I would grow a lot  of vegetables, if I could buy the seeds. There’s been a run on seedlings and seeds because people want to grow their  own. At the moment due to us going soon into Winter, I’ve planted brassicas: Chinese cabbage, broccoli and Pak Choy. I’m harvesting Jerusalem artichokes, spring onions and kale. The tomatoes grew but hardly set any fruit. The same problem with the zucchinis. I’ve had to hand pollinate them and have only had a few fruit.  A bee hive is needed at some stage. I have also been buying flowering shrubs to encourage the bees.

Two ducks are sitting on eggs in the turkey house. The turkeys and other poultry were turfed out of their usual pen and put in the adjoining one. One hatched out 10 ducklings on the 16th. The breed is Muscovy and all the ducklings are white. Meanwhile, the other duck was still sitting on four eggs but only one had hatched and he was mainly black with a bit of yellow.  The first duck knew he was not hers due to his colour and began to peck at and harass him when he tried to join the other 10. She was also stopping the sitting duck from getting back to her eggs. So, I had to intervene. Hurriedly,  cleaning out a small cage,  I put in fresh water and food, caught her and 8 of her ducklings and set them up in the cage. Phew! I left the sitting duck two of the first duck’s ducklings to even up the distribution.
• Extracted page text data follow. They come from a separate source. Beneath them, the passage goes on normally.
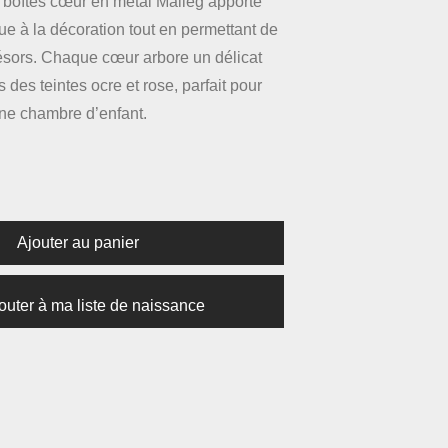
x boîtes cœur en métal Maileg apporte
e à la décoration tout en permettant de
résors. Chaque cœur arbore un délicat
 des teintes ocre et rose, parfait pour
 une chambre d’enfant.
Ajouter au panier
outer à ma liste de naissance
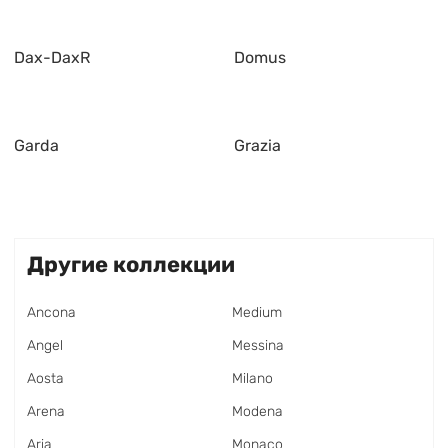
Dax-DaxR
Domus
Garda
Grazia
Другие коллекции
Ancona
Medium
Angel
Messina
Aosta
Milano
Arena
Modena
Aria
Monaco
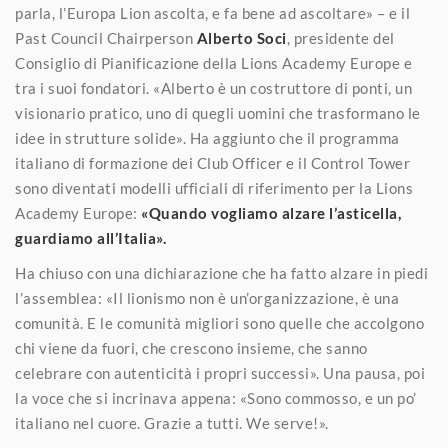
parla, l’Europa Lion ascolta, e fa bene ad ascoltare» – e il
Past Council Chairperson
Alberto Soci
, presidente del
Consiglio di Pianificazione della Lions Academy Europe e
tra i suoi fondatori. «Alberto è un costruttore di ponti, un
visionario pratico, uno di quegli uomini che trasformano le
idee in strutture solide». Ha aggiunto che il programma
italiano di formazione dei Club Officer e il Control Tower
sono diventati modelli ufficiali di riferimento per la Lions
Academy Europe:
«Quando vogliamo alzare l’asticella,
guardiamo all’Italia».
Ha chiuso con una dichiarazione che ha fatto alzare in piedi
l’assemblea: «Il lionismo non è un’organizzazione, è una
comunità. E le comunità migliori sono quelle che accolgono
chi viene da fuori, che crescono insieme, che sanno
celebrare con autenticità i propri successi». Una pausa, poi
la voce che si incrinava appena: «Sono commosso, e un po’
italiano nel cuore. Grazie a tutti. We serve!».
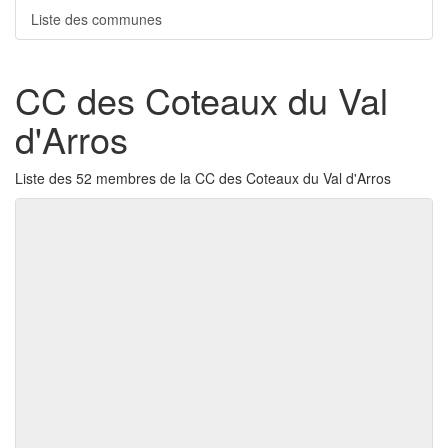
Liste des communes
CC des Coteaux du Val
d'Arros
Liste des 52 membres de la CC des Coteaux du Val d'Arros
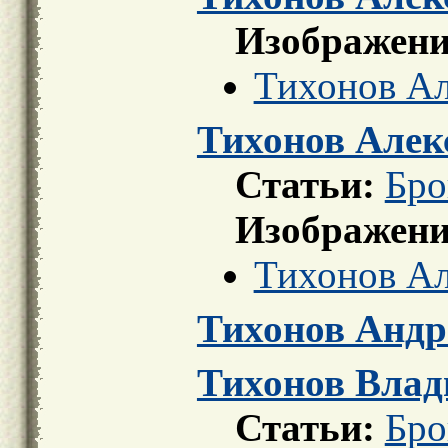
Изображени
Тихонов Ал
Тихонов Алек
Статьи:
Бро
Изображени
Тихонов Ал
Тихонов Андр
Тихонов Влади
Статьи:
Бро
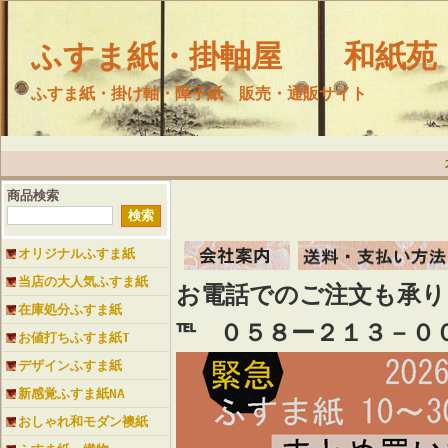
ふすま紙・掛軸屋 和紙苑
ふすま紙・掛け軸・障子紙 販売・通販サイト
商品検索
オリジナルふすま紙
当店の大人気ふすま紙
お電話でのご注文も承
在庫処分ふすま紙
℡ ０５８ー２１３－０
お値打ちふすま紙T
デザインふすま紙
新感覚ふすま紙NA
おしゃれ和モダン襖紙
If she hatched all her eggs, she would have 6 ducklings now instead of only four.

The duck with the 8 ducklings left four eggs in the nest. Two were turkey eggs. They are currently in the incubator. The other two were hen eggs and they were infertile. This cross sitting of species has lead to a hen raising four ducklings with her two chicks. Those ducklings have now grown up and do have some identity issues.

Meanwhile, each night is a battle to get the turkeys to stay in a different house. They want to perch outside on anything high. This I won’t allow because it’s too easy for them to fly down and out of the pen to the waiting jaws of a fox. The female turkey wants to raise babies too and has begun to lay eggs in the paddock! Not a sensible place for her or them to be. I live in hope she will start laying in a proper house.